The Quest of the Ambitious New Generation of Family-Run Boehringer Ingelheim

The Quest of the Ambitious New Generation of Family-Run Boehringer Ingelheim July 17, 2017
By Alex Keown, BioSpace.com Breaking News Staff

INGELHEIM, Germany – The younger generation Boehringer family wants to make bold and aggressive choices when it comes to driving the future of the 132-year-old drugmaker that bears its name.

The family members now in charge of Boehringer Ingelheim have set an ambitious goal of boosting revenue by 60 percent over the next eight years. That objective would give the company about $28.5 billion in annual revenue and put it among the top 10 pharma companies in the world. But, a recent exposé in Bloomberg pointed to a company that has resisted taking those bold steps and also veils itself in a shroud of familial secrecy. Even the goal of increasing revenue by 60 percent was presented internally, Bloomberg said.

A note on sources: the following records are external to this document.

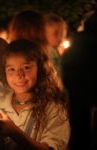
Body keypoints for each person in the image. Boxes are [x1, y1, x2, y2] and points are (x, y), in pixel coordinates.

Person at [0, 39, 70, 150]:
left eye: (26, 67)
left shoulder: (54, 108)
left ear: (40, 68)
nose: (19, 75)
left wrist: (14, 132)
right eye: (11, 69)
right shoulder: (0, 105)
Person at [61, 10, 97, 150]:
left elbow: (67, 69)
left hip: (77, 95)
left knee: (80, 131)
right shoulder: (89, 42)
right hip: (88, 93)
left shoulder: (78, 41)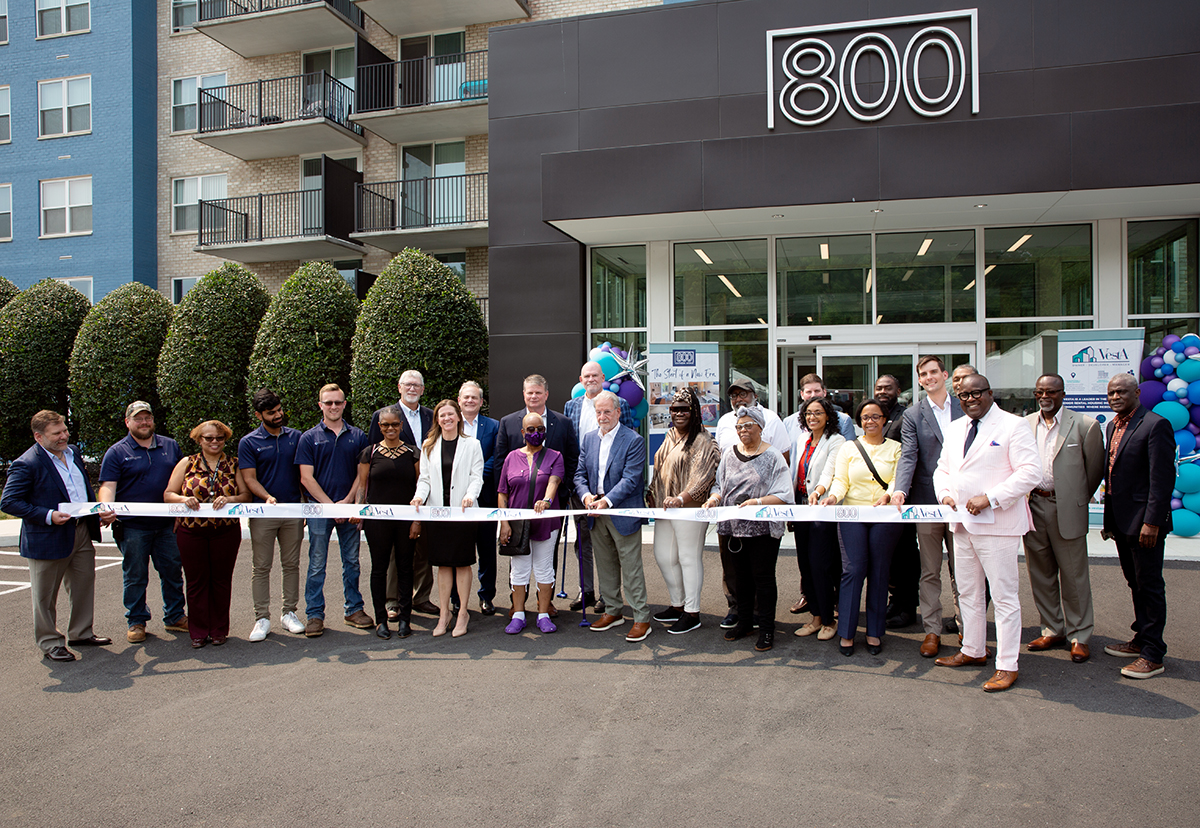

While Boehringer has growth plans, the family-controlled company has not opened itself to outside investors, which has hindered some of that potential and aggressive growth capabilities the younger Boehringers are seeking. Even as it seeks to compete with the largest pharma companies, such as Pfizer and Bristol-Myers Squibb , Boehringer has “repeatedly ruled out selling shares in an initial public offering, closing off one avenue that would allow it to make bigger bets,” Bloomberg said.

In the Bloomberg article, Boehringer’s Chief Financial Officer Simone Menne said the company prefers to operate with the “freedom” that comes from not being answerable to outside financiers. Additionally, Menne told Bloomberg that Boehringer can achieve its financial goals if it maintains the annual growth rate it has had since 2005. If it does so, that revenue stream could be met even without large acquisitions, Menne said.

The company has largely been content to develop its own drugs, but has not totally closed itself off to dealmaking.

According to Menne, the Boehringer family does not measure growth by quarterly reports. Instead, Menne said the shareholder committee measures the company according to whether its profitability and pipeline of new medicines are competitive with the market average, looking three to five years into the future.”

Some of that growth could come from its drug Praxbind, which recently demonstrated a reversal of the anticoagulant effect of the company’s blood thinner medication Pradaxa. In June, the company said its Phase III biosimilar candidate BI 695501 demonstrated clinical equivalence of AbbVie’s leading rheumatoid arthritis drug Humira.

The company has also taken steps to become a leader in animal health. That area was opened up after the German company acquired Merial in a strategic deal with Sanofi. In December 2015, Sanofi and Boehringer Ingelheim agreed to an asset swap, trading Merial for BI’s consumer healthcare unit.

Last year, Eli Lilly &Company ’s animal health unit Elanco U.S. struck an $885 million deal with Boehringer Ingelheim Vetmedica to acquire a portfolio of canine, feline and rabies vaccines, as well as a fully-integrated research and development site.